= Beginning of Section =
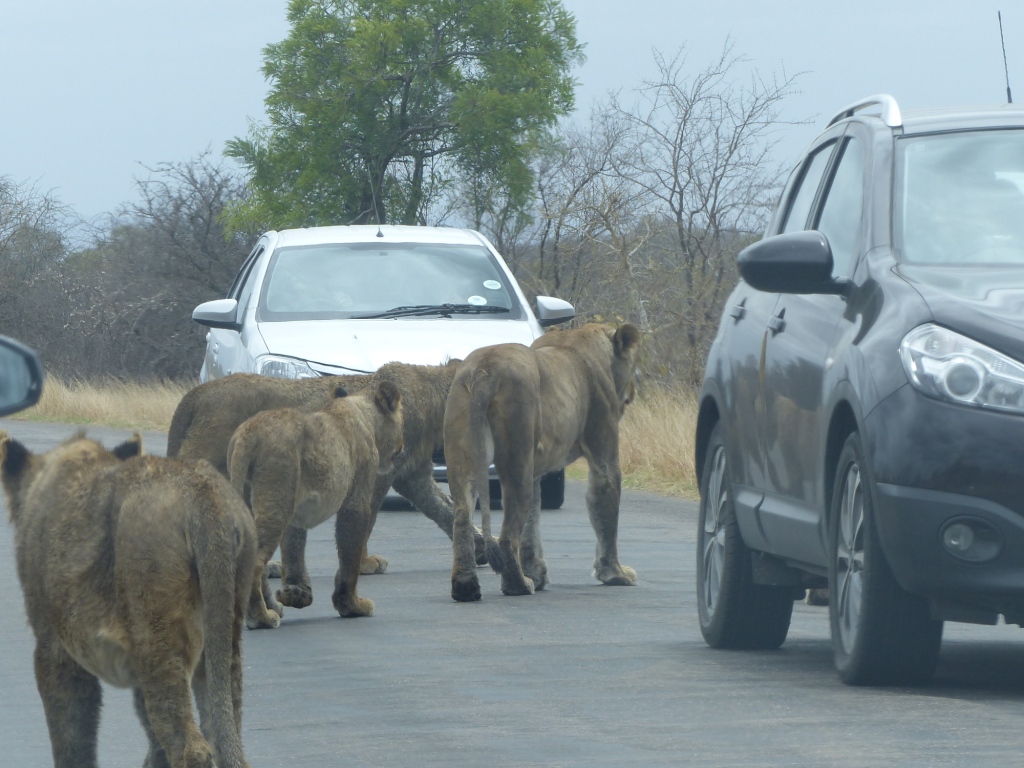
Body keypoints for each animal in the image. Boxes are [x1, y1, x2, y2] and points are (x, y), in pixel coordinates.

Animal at [0, 430, 257, 768]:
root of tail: (201, 493)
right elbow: (151, 738)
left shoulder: (54, 648)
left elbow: (71, 739)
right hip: (223, 636)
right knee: (223, 729)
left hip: (155, 639)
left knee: (189, 743)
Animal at [227, 381, 403, 628]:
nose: (403, 448)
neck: (362, 413)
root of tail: (247, 434)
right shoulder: (356, 501)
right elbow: (350, 556)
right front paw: (351, 606)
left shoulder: (297, 509)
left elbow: (294, 548)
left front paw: (297, 593)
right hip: (276, 501)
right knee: (256, 562)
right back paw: (261, 617)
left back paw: (273, 607)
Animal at [444, 322, 642, 602]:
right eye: (634, 367)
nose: (633, 394)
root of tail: (484, 370)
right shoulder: (604, 456)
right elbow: (605, 513)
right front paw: (615, 574)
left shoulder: (536, 470)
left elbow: (532, 524)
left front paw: (536, 574)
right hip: (517, 454)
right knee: (507, 536)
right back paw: (518, 586)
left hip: (465, 456)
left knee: (462, 518)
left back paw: (466, 588)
= End of Section =
What the task requires =
Please return the span of lines above that opens with the one containing "left knee: (189, 743)" and closes with the final line, both included, exactly as written and nothing more.

Answer box =
left knee: (189, 743)
Animal at [227, 381, 403, 628]:
nose: (403, 448)
neck: (362, 413)
root of tail: (247, 434)
right shoulder: (356, 501)
right elbow: (350, 556)
right front paw: (351, 606)
left shoulder: (297, 509)
left elbow: (294, 548)
left front paw: (297, 593)
right hip: (276, 501)
right knee: (256, 562)
right back paw: (261, 617)
left back paw: (273, 607)
Animal at [444, 322, 642, 602]:
right eye: (634, 367)
nose: (633, 394)
root of tail: (484, 370)
right shoulder: (604, 456)
right elbow: (605, 513)
right front paw: (615, 574)
left shoulder: (536, 470)
left elbow: (532, 524)
left front paw: (536, 574)
right hip: (517, 454)
right knee: (507, 536)
right back paw: (518, 586)
left hip: (465, 456)
left knee: (462, 518)
left back paw: (466, 588)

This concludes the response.